Interesting plot twists, including one dramatic demise (there's always got to be one). Although I foresaw one of the other plot developments - and I don't think I'm particularly good at doing this - I thoroughly enjoyed this novel. Like the other Scarpetta novels, it has numerous plot strands and is not spoilt if you can predict part of what's coming.
Lorelei King is a great reader of Cornwell's Scarpetta novels. She does a good job with all of the characters. With this novel she even does an Australian accent - not the easiest for a non-Australian to do and it comes out sounding a bit like a parody, but perhaps this fits the situation.
"No longer at the same standard"
I would definitely listen to Lorelei king (though this is probably the weakest reading of hers that I have heard), and will probably try Patricia Cornwell again - though this title puts me off a little.

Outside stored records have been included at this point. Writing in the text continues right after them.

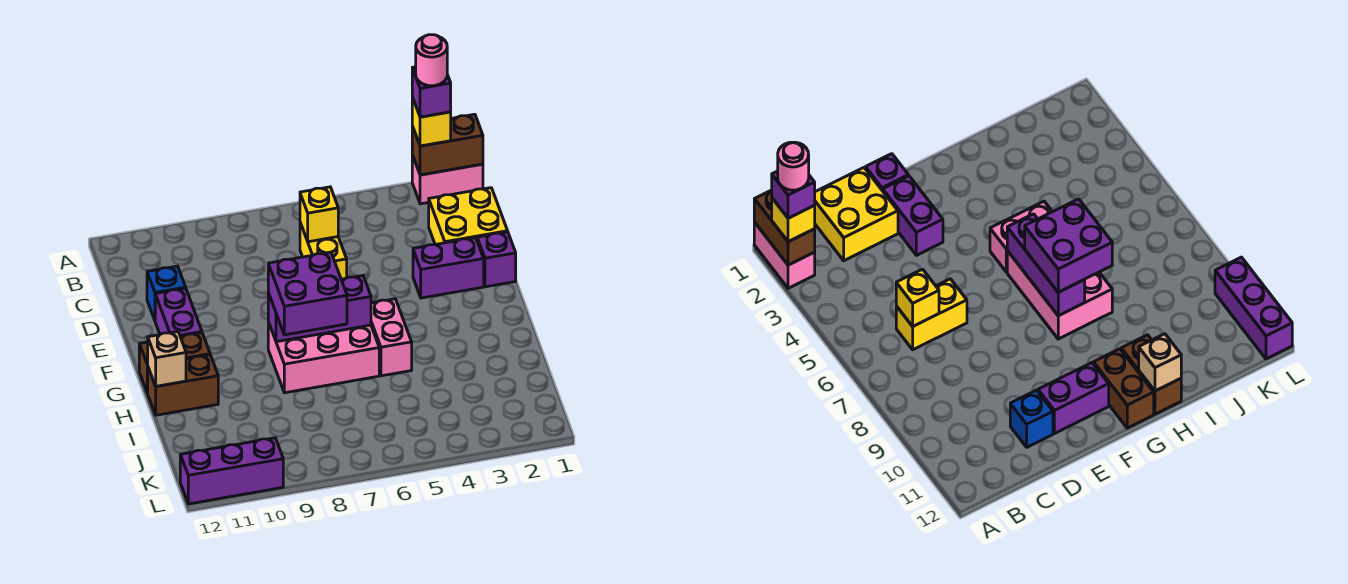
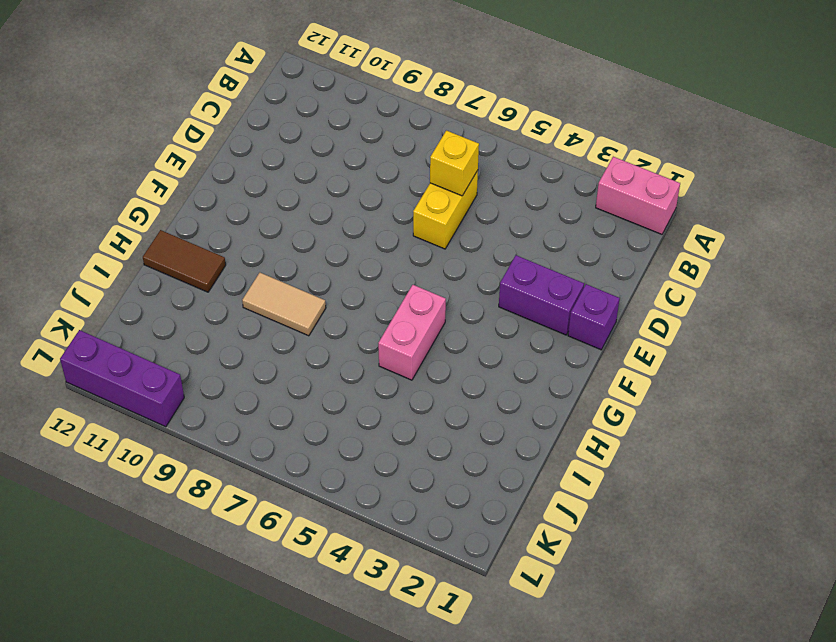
tan 1x2 tile [242,273,326,336] -> pink 2x3 brick [268,322,379,393]
brown 1x2 tile [143,230,226,292] -> brown 1x2 brick [148,355,218,415]
none -> yellow 2x2 brick [429,188,508,245]
none -> blue 1x1 brick [147,266,186,320]
none -> purple 1x2 brick [155,288,202,336]

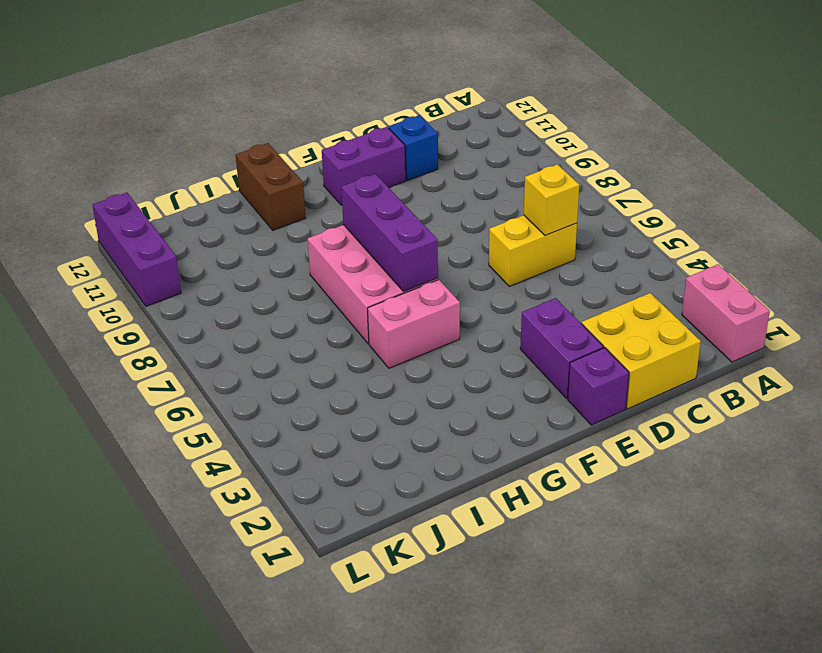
none -> brown 1x2 brick [139,333,210,393]
none -> brown 1x2 brick [412,114,483,175]
none -> tan 1x1 brick [148,332,186,386]

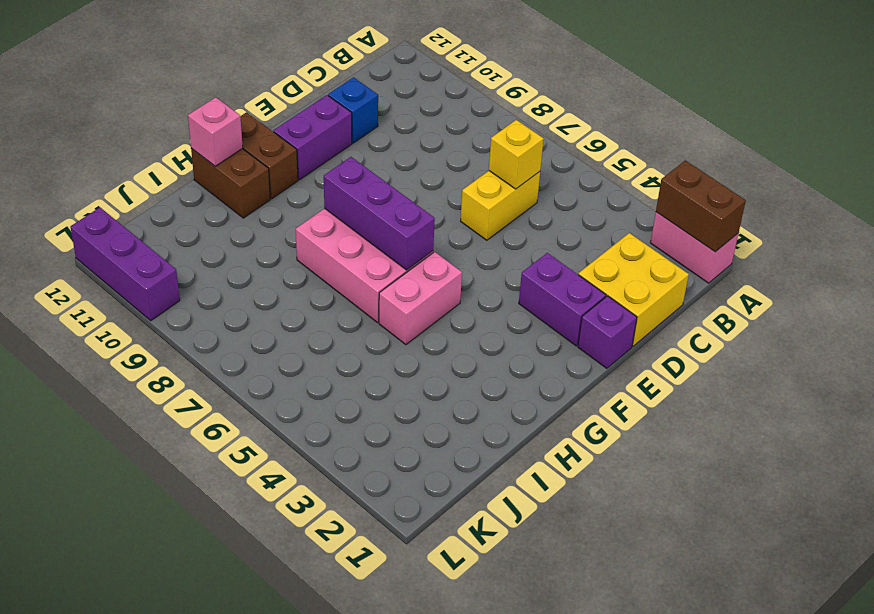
pink 1x1 brick [188,97,243,166] -> tan 1x1 brick [148,332,186,386]
none -> yellow 1x1 brick [412,97,451,146]
none -> purple 2x2 brick [268,252,347,335]
none -> purple 1x1 brick [412,67,451,117]

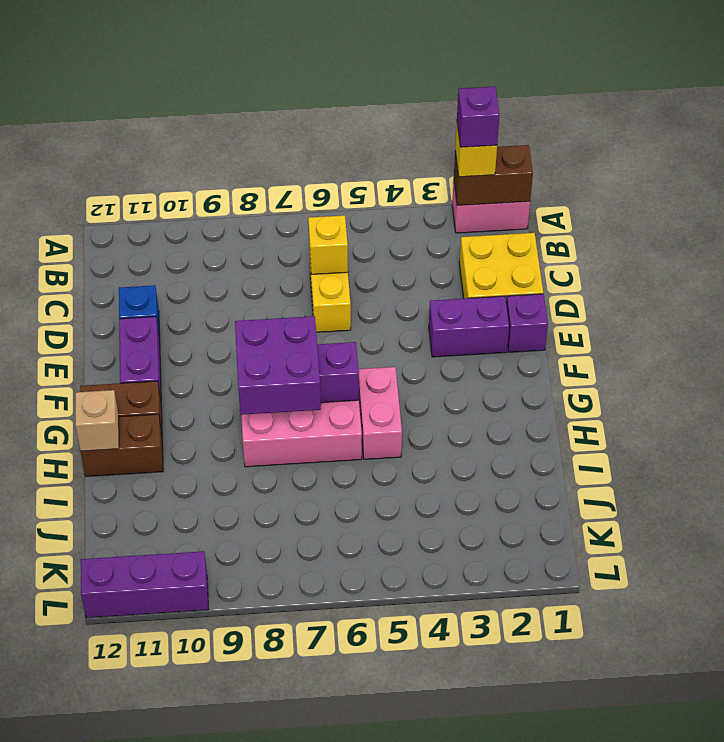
none -> pink 1x1 round brick [416,35,447,86]

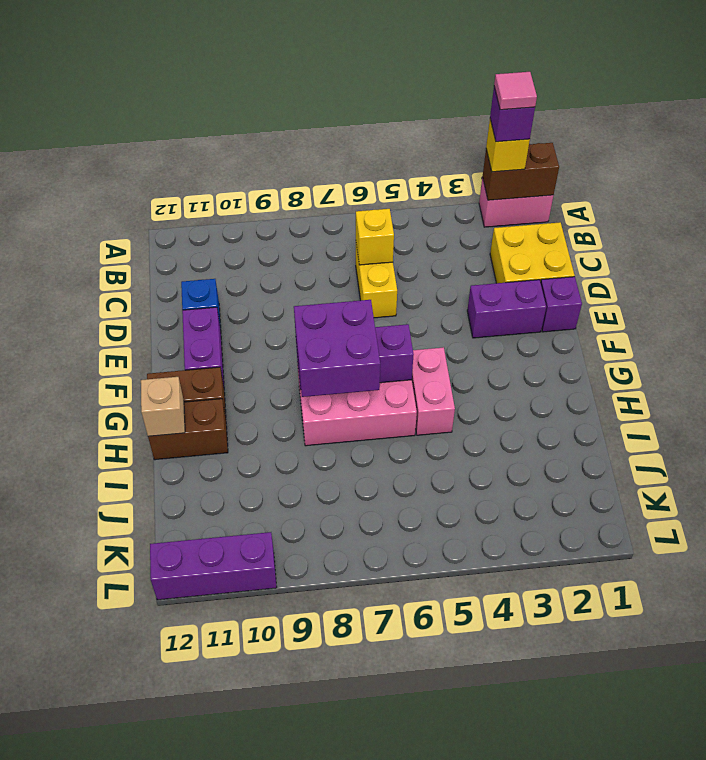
pink 1x1 tile [494,72,537,110] -> pink 1x1 round brick [416,35,447,86]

I would not really recommend Red Mist. It has interesting ideas within, but I found it a little plodding in pace. This may be in part about the nature of the story. The conflict is a little emphemeral and the climactic scene seemed to me to come from nowhere and be resolved by the time you realised it was happening.
I also found Kay Scarpetta as the narrating character a little annoying in a way that has been occasionally present in other books, but not to the extent I found here. A lot of passages waxing about why what she is choosing to do is right and good. Some of what she does in this story is simply not the right, reasonable or helpful thing to do, because even if your only experience of law or forensics was Cornwell's books, it would be clear that Scarpetta was compromising the case and herself. This would be okay if someone in the story at least mentioned it and some kind of convenient reason was invented (I found myself thinking of several convenient excuses), but instead we have legions of people acting like the sort of behaviours that Scarpetta herself has criticised in past books are not ridiculous, but to be encouraged. And as it goes on, she continues to take a moralising tone to what she sees.
I'll separate this into two parts. Early on, I found myself thinking that King's performance felt a little less interesting and perhaps a little less polished (slight accent slips) than previously. A few pronunciations seemed odd, but this doesn't bother me too much as I find that pronunications of scientific procedures and terminology often vary from country to country (and sometimes even from discipline to discipline within a country) - though late in the last half hour, the word "Collegey" (rather than college) seemed to be a genuine slip.
My second thing to comment on in the Australian accent late in piece. Okay, I'm Australian so I may be hard to please on this, but it really felt like a copy of other people's faux Australian accents rather than a real attempt at the accent.
For all that I've said, it was *okay*. Just lacklustre.
In my opinion this book was not up to Patricia Cornwell's usual high standard. The first chapters contained very wordy self-reflective narration which was not supported by the sudden seemingly unplanned ending. In the final moments Cornwell seemed to run out of steam and just found a quick and unsatisfying conclusion. It left many questions unanswered and despite the over use of self-reflective musings gave no indication of a thought process that led Scarpetta to her discovery of the perpetrator.